== Information given ==

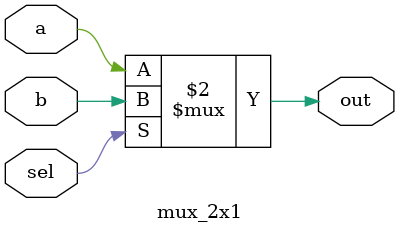
<source format=v>
module mux_2x1(input wire  a,input wire  b, input wire sel,output wire out);

assign out=(sel==1'b0)?a:b;
endmodule

</source>
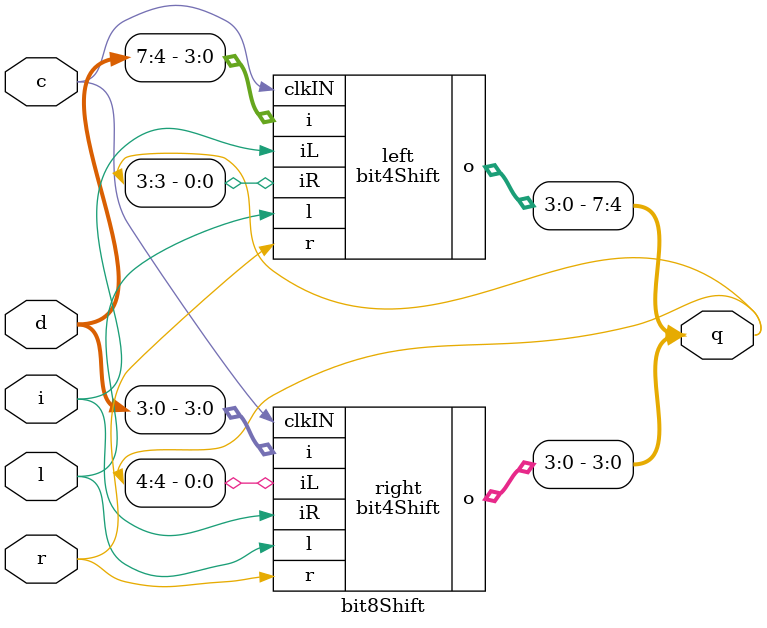
<source format=sv>
module bit2in4MUX(
  input[1:0] s,
  input[3:0] i,
  output o,
);
  assign o = (s[0]) ? ((s[1]) ? i[3] : i[1]) : ((s[1]) ? i[2] : i[0]);
endmodule

module dff(output q, nq, input clk, d);//z wykladu
logic r, s, nr, ns;
nand gq(q, nr, nq), gnq(nq, ns, q),
gr(nr, clk, r), gs(ns, nr, clk, s),
gr1(r, nr, s), gs1(s, ns, d);
endmodule

//D-Latch 4-1 MUX pair
module muxNLatch(
	input i,           //input for parallel loading
    input l,r,         //00 - do nth, 01 <<, 10 >> , 11 parallel load - controls
    input clkIN,       //clock input
    input right, left, //passed input from left/right mux
    output o,
);
  logic notq, temp;
  bit2in4MUX mux({l,r},{i,left,right,o},temp);
  dff d_latch(o,notq,clkIN,temp);
endmodule

// 4 bit universal shifter
module bit4Shift(
  input l, r,
  input[3:0] i,
  input iL, iR, //input from left/right for linking shifters 
  input clkIN,
  output[3:0] o
);
  muxNLatch part1(i[0],l,r,clkIN,iR  ,o[1],o[0]);//rightmost
  muxNLatch part2(i[1],l,r,clkIN,o[0],o[2],o[1]);
  muxNLatch part3(i[2],l,r,clkIN,o[1],o[3],o[2]);
  muxNLatch part4(i[3],l,r,clkIN,o[2],iL,  o[3]);//leftmost
endmodule

//8 bit universal shifter
module bit8Shift(
  input[7:0] d, //rownolegle
  input i, 		//szeregowe
  input c,
  input l, r,
  output[7:0] q, 
);
  bit4Shift right(l,r,d[3:0],q[4],i,c,q[3:0]);
  bit4Shift left(l,r,d[7:4],i,q[3],c,q[7:4]);
endmodule
</source>
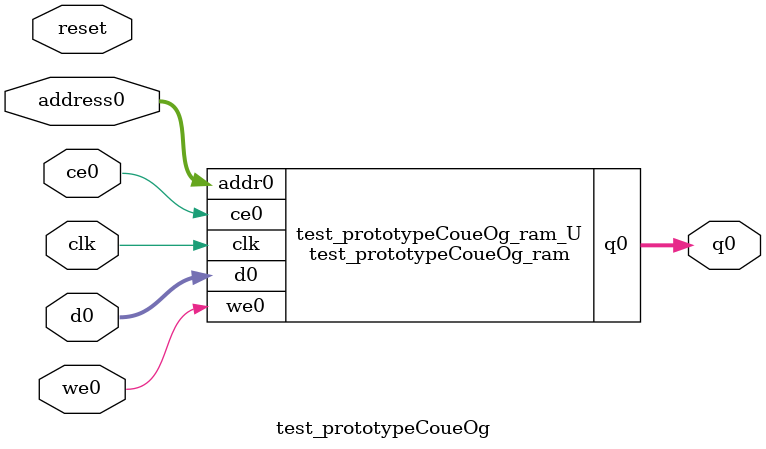
<source format=v>
`timescale 1 ns / 1 ps
module test_prototypeCoueOg_ram (addr0, ce0, d0, we0, q0,  clk);

parameter DWIDTH = 32;
parameter AWIDTH = 18;
parameter MEM_SIZE = 259584;

input[AWIDTH-1:0] addr0;
input ce0;
input[DWIDTH-1:0] d0;
input we0;
output reg[DWIDTH-1:0] q0;
input clk;

(* ram_style = "block" *)reg [DWIDTH-1:0] ram[0:MEM_SIZE-1];




always @(posedge clk)  
begin 
    if (ce0) begin
        if (we0) 
            ram[addr0] <= d0; 
        q0 <= ram[addr0];
    end
end


endmodule

`timescale 1 ns / 1 ps
module test_prototypeCoueOg(
    reset,
    clk,
    address0,
    ce0,
    we0,
    d0,
    q0);

parameter DataWidth = 32'd32;
parameter AddressRange = 32'd259584;
parameter AddressWidth = 32'd18;
input reset;
input clk;
input[AddressWidth - 1:0] address0;
input ce0;
input we0;
input[DataWidth - 1:0] d0;
output[DataWidth - 1:0] q0;



test_prototypeCoueOg_ram test_prototypeCoueOg_ram_U(
    .clk( clk ),
    .addr0( address0 ),
    .ce0( ce0 ),
    .we0( we0 ),
    .d0( d0 ),
    .q0( q0 ));

endmodule


</source>
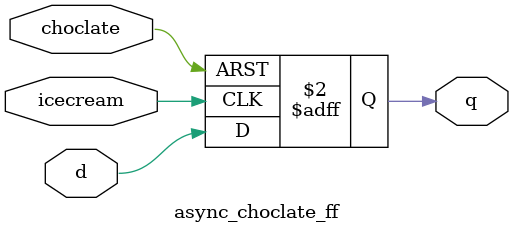
<source format=v>
module async_choclate_ff (input icecream,input choclate,input d,output reg q);

    always @(posedge choclate or negedge icecream) begin
        if (choclate) begin
            q <= 0; 
        end else begin
            q <= d; 
        end
    end
endmodule

</source>
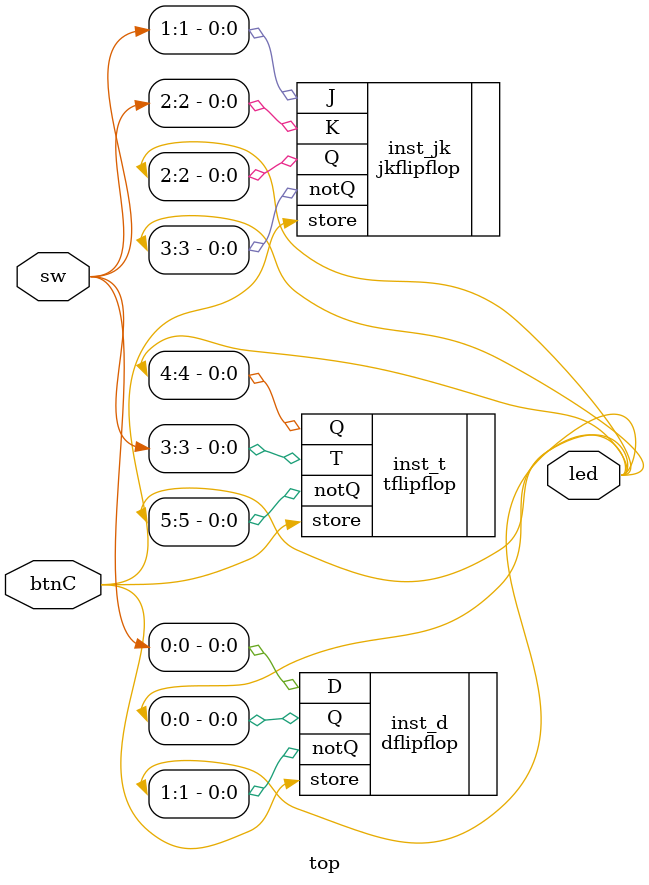
<source format=v>
module top(
    input [3:0] sw,
    input btnC,
    output [5:0]led
);

    dflipflop inst_d(
        .D(sw[0]),
        .store(btnC),
        .Q(led[0]),
        .notQ(led[1])
    );

    jkflipflop inst_jk(
        .J(sw[1]),
        .K(sw[2]),
        .store(btnC),
        .Q(led[2]),
        .notQ(led[3])
    );
    
    tflipflop inst_t(
        .T(sw[3]),
        .store(btnC),
        .Q(led[4]),
        .notQ(led[5])
    );


endmodule
</source>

===

◆ **Task prompt**
Copy, word for word, the entries above from the first line to the line that holds "muxNLatch part2(i[1],l,r,clkIN,o[0],o[2],o[1]);". Drop the pictures.

◆ **Exercise output**
<source format=v>
module mux_2x1(input wire  a,input wire  b, input wire sel,output wire out);

assign out=(sel==1'b0)?a:b;
endmodule

</source>
<source format=sv>
module bit2in4MUX(
  input[1:0] s,
  input[3:0] i,
  output o,
);
  assign o = (s[0]) ? ((s[1]) ? i[3] : i[1]) : ((s[1]) ? i[2] : i[0]);
endmodule

module dff(output q, nq, input clk, d);//z wykladu
logic r, s, nr, ns;
nand gq(q, nr, nq), gnq(nq, ns, q),
gr(nr, clk, r), gs(ns, nr, clk, s),
gr1(r, nr, s), gs1(s, ns, d);
endmodule

//D-Latch 4-1 MUX pair
module muxNLatch(
	input i,           //input for parallel loading
    input l,r,         //00 - do nth, 01 <<, 10 >> , 11 parallel load - controls
    input clkIN,       //clock input
    input right, left, //passed input from left/right mux
    output o,
);
  logic notq, temp;
  bit2in4MUX mux({l,r},{i,left,right,o},temp);
  dff d_latch(o,notq,clkIN,temp);
endmodule

// 4 bit universal shifter
module bit4Shift(
  input l, r,
  input[3:0] i,
  input iL, iR, //input from left/right for linking shifters 
  input clkIN,
  output[3:0] o
);
  muxNLatch part1(i[0],l,r,clkIN,iR  ,o[1],o[0]);//rightmost
  muxNLatch part2(i[1],l,r,clkIN,o[0],o[2],o[1]);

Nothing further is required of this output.